Illustrated by: Capu Toons
I meet up with one G. Gichore, who has been smoking for 25 years, and who, for today, shadows as my Master. My Smoking Shaolin. He is a smoking virtuoso, and he tells me how back in the day smoking was the thing. It was the isht. His shtick? Sportsman sticks—which he aptly calls the Diesel of cigarettes, and I can’t stop laughing.
You are probably wondering, so what is the Petrol of cigs? Well, that honour is bestowed on the Dunhills and Embassies and Marlboros of this world. Gichore hits, on average, 15 sticks a day. 15! I shudder. Yes, and that’s on a slow day, he says. Depending on the pressure, it gets higher, he adds. See? Diesel.
Back in Gichore’s heyday, smoking was to men what chapati is to me. Those days, a leather jacket, shaggy hair and a stick between your lips could get you any lass, or so they say. Smoking was de rigueur, it was cool. Now it’s just rash. Ghetto. Passé.
Everyone wants to be cool…
Every generation has its gimmick. My generation is smoking weed, which, if my mom is reading this, I want her to know I’ve not smoked weed. Yet. But even though weed is hastily going out of style, there is a new kid on the block. Yeah, it’s called vaping. It’s for the cool kids—but this story is not about cool kids. Let’s get back to cigs, cool? Cool.

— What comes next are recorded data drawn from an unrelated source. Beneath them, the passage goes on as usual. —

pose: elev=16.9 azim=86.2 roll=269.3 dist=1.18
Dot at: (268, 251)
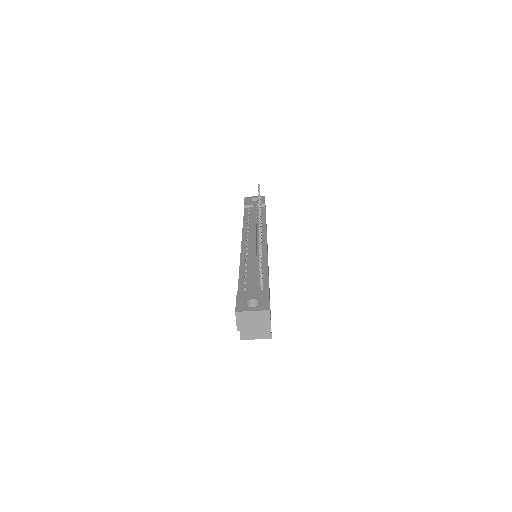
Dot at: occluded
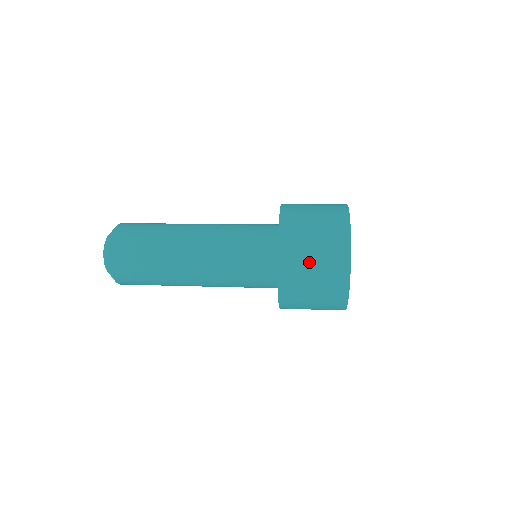
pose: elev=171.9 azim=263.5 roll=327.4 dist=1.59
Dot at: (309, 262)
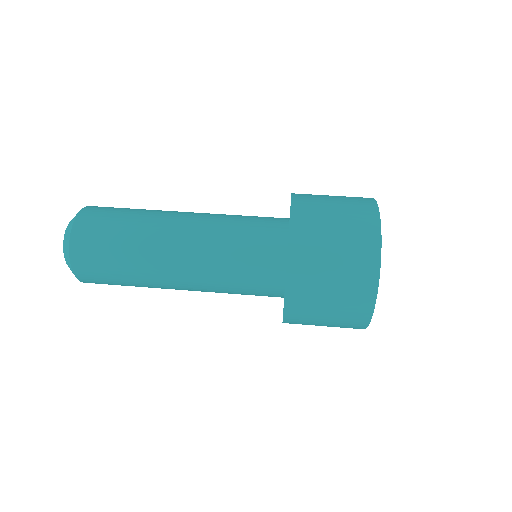
Dot at: occluded
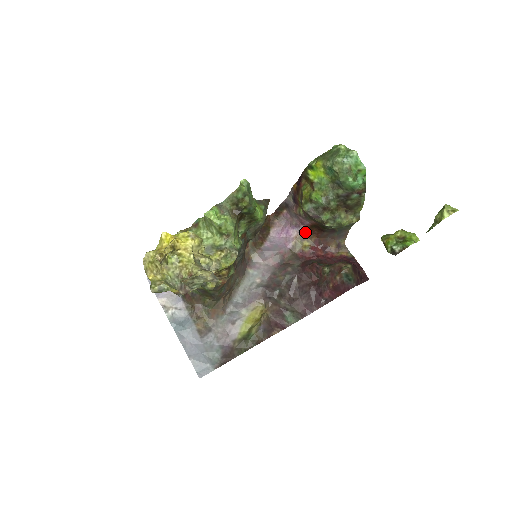
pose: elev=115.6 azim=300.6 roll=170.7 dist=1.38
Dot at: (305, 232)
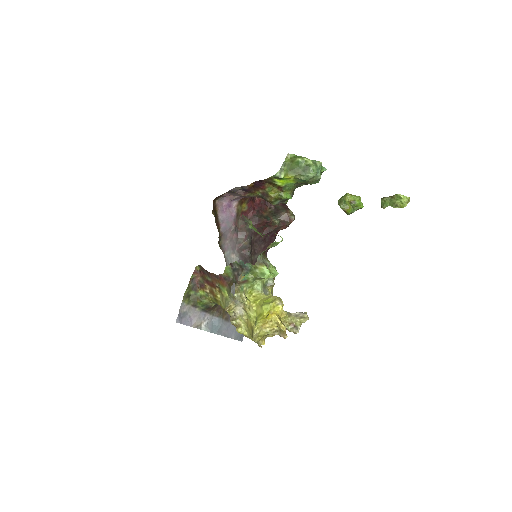
Dot at: (242, 199)
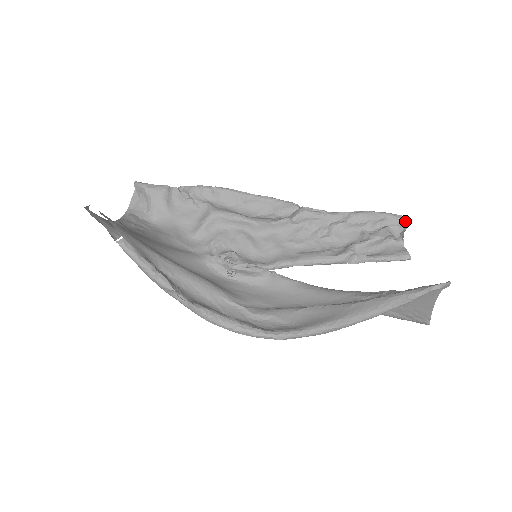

He, Gichore, fatuously tells me he wants to stop though. He has boys he is raising, who want to imitate him, who want to be like him, to be him. Boys and their fathers, huh? I want to tell him that they’ll still smoke, if they want to, with or without his express approval. But I don’t, as I can see his eyes squint with determination. Willpower alone may do the magic. His voice mellows, and I can tell we are about to go into uncharted territory. I’m not good at handling emotions so I reroute him back to the cigs. Toughen up, soldier!
We don’t have all day, and my lungs are compressing in anxiety.
My amateur-ish attempt at being cool…
280/= Two eighty shillings. Two hundred and eighty bob. That’s how much pocket damage a packet of Dunhill cigs cost me. Shake shake. Krrrrrshhaa. Ssssss. Sssssss. Cough. Sneeze. Wheeze. As the fumes hit my mouth, my tongue tasting like burnt meat, I start coughing even before I inhale the fumes. I exaggerate the situation until the cig goes out. Round Two. Matchstick firmly in hand. I cusp the stick between my lips, twitching my eyes as the flame strikes and we approach critical mass. In my head, Nviiri’s aptly named jam is on loop: Pombe Sigara.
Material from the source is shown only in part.